Taylor Fashions Ltd and Old & Campbell Ltd v Liverpool Victoria Trustees Co Ltd [1979] is a leading case in English land law on proprietary estoppel. Due to a common mistake and no element of enticement to believe that mistake, estoppel was not available on the facts.

==Facts==
The claimants were two companies, Taylor Fashions Ltd and Old & Campbell Ltd, who held leases on two business premises on Westover Road, Bournemouth. Both companies asked to have their leases renewed by their landlord, the Liverpool Victoria Trustees Co Ltd. All parties had assumed that the two leases were accompanied by a statutory right of renew when they came to an end. Based on this assumption, both of the claimant companies had spent money improving their premises. However, it transpired that Liverpool Victoria was under no legal obligation to renew. The claimants argued that Liverpool Victoria should be estopped from not renewing, based on their reliance. In response, Liverpool Victoria argued that estoppel was not relevant because they had not acted unconscionably but simply by mistake.

==Judgment==
Oliver J noted that Mr Scott and Mr Essayan for the claimants said: one’s state of mind was irrelevant. Mr Millett for Liverpool Victoria argued that unconscionability was necessary, following Fry J in the earlier leading case of Willmott v Barber. The judge noted:

in a case of mere passivity, it is readily intelligible that there must be shown a duty to speak, protest or interfere which cannot normally arise in the absence of knowledge or at least a suspicion of the true position [...]

Furthermore the more recent cases indicate, in my judgment, that the application of the Ramsden v Dyson LR 1 HL 129 principle - whether you call it proprietary estoppel, estoppel by acquiescence or estoppel by encouragement is really immaterial - requires a very much broader approach which is directed rather at ascertaining whether, in particular individual circumstances, it would be unconscionable for a party to be permitted to deny that which, knowingly, or unknowingly, he has allowed or encouraged another to assume to his detriment than to enquiring whether the circumstances can be fitted within the confines of some preconceived formula serving as a universal yardstick for every form of unconscionable behaviour [...]

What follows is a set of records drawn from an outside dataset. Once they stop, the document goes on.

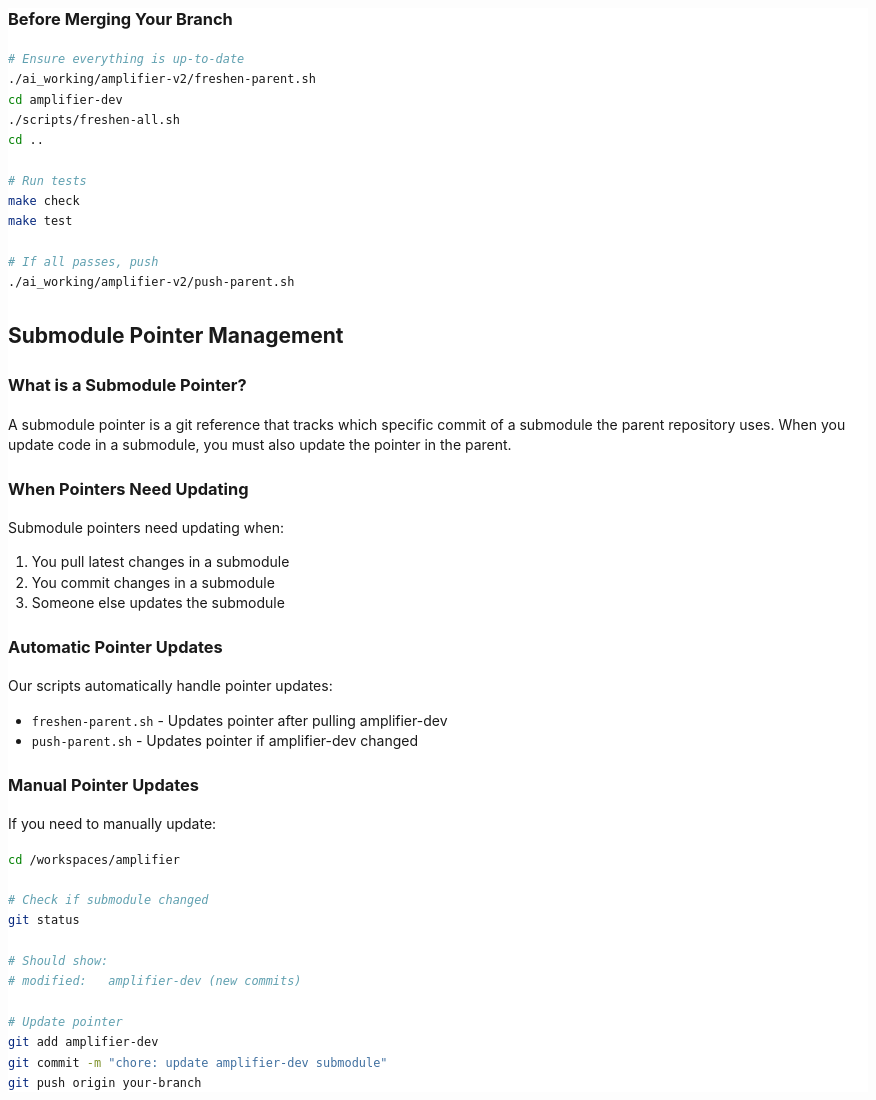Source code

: ### Before Merging Your Branch

```bash
# Ensure everything is up-to-date
./ai_working/amplifier-v2/freshen-parent.sh
cd amplifier-dev
./scripts/freshen-all.sh
cd ..

# Run tests
make check
make test

# If all passes, push
./ai_working/amplifier-v2/push-parent.sh
```

## Submodule Pointer Management

### What is a Submodule Pointer?

A submodule pointer is a git reference that tracks which specific commit of a submodule the parent repository uses. When you update code in a submodule, you must also update the pointer in the parent.

### When Pointers Need Updating

Submodule pointers need updating when:
1. You pull latest changes in a submodule
2. You commit changes in a submodule
3. Someone else updates the submodule

### Automatic Pointer Updates

Our scripts automatically handle pointer updates:

- `freshen-parent.sh` - Updates pointer after pulling amplifier-dev
- `push-parent.sh` - Updates pointer if amplifier-dev changed

### Manual Pointer Updates

If you need to manually update:

```bash
cd /workspaces/amplifier

# Check if submodule changed
git status

# Should show:
# modified:   amplifier-dev (new commits)

# Update pointer
git add amplifier-dev
git commit -m "chore: update amplifier-dev submodule"
git push origin your-branch
```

The inquiry which I have to make therefore, as it seems to me, is simply whether, in all the circumstances of this case, it was unconscionable for the defendants to seek to take advantage of the mistake which, at the material time, everybody shared, and, in approaching that, I must consider the cases of the two plaintiffs separately because it may be that quite different considerations apply to each.

Oliver J clarified that Willmott was only a case applicable to situations where someone had stood by without protest as his rights were infringed. Knowledge of one of the parties alleged to be estopped is just one of many relevant factors. One should consider all the circumstances. On the facts of the case, the claim by Taylor Fashions failed, with 'regret', because they had not been encouraged in their belief by Liverpool Victoria. Old & Campbell, however, did succeed because they had been encouraged to spend a very large sum in the belief that they could renew.

==Significance==
The case underlines the importance of businesses renting leased premises to be well-advised before entering into their leases, and in particular to be aware of the pitfall of doing authorised works without business security of tenure.

It also underlines the importance of clear communication with the landlord as a clear written promise from the landlord that the business tenants could renew their premises leases, having looked at the leases, would have enabled the business tenants to benefit somewhat from the works they had carried out.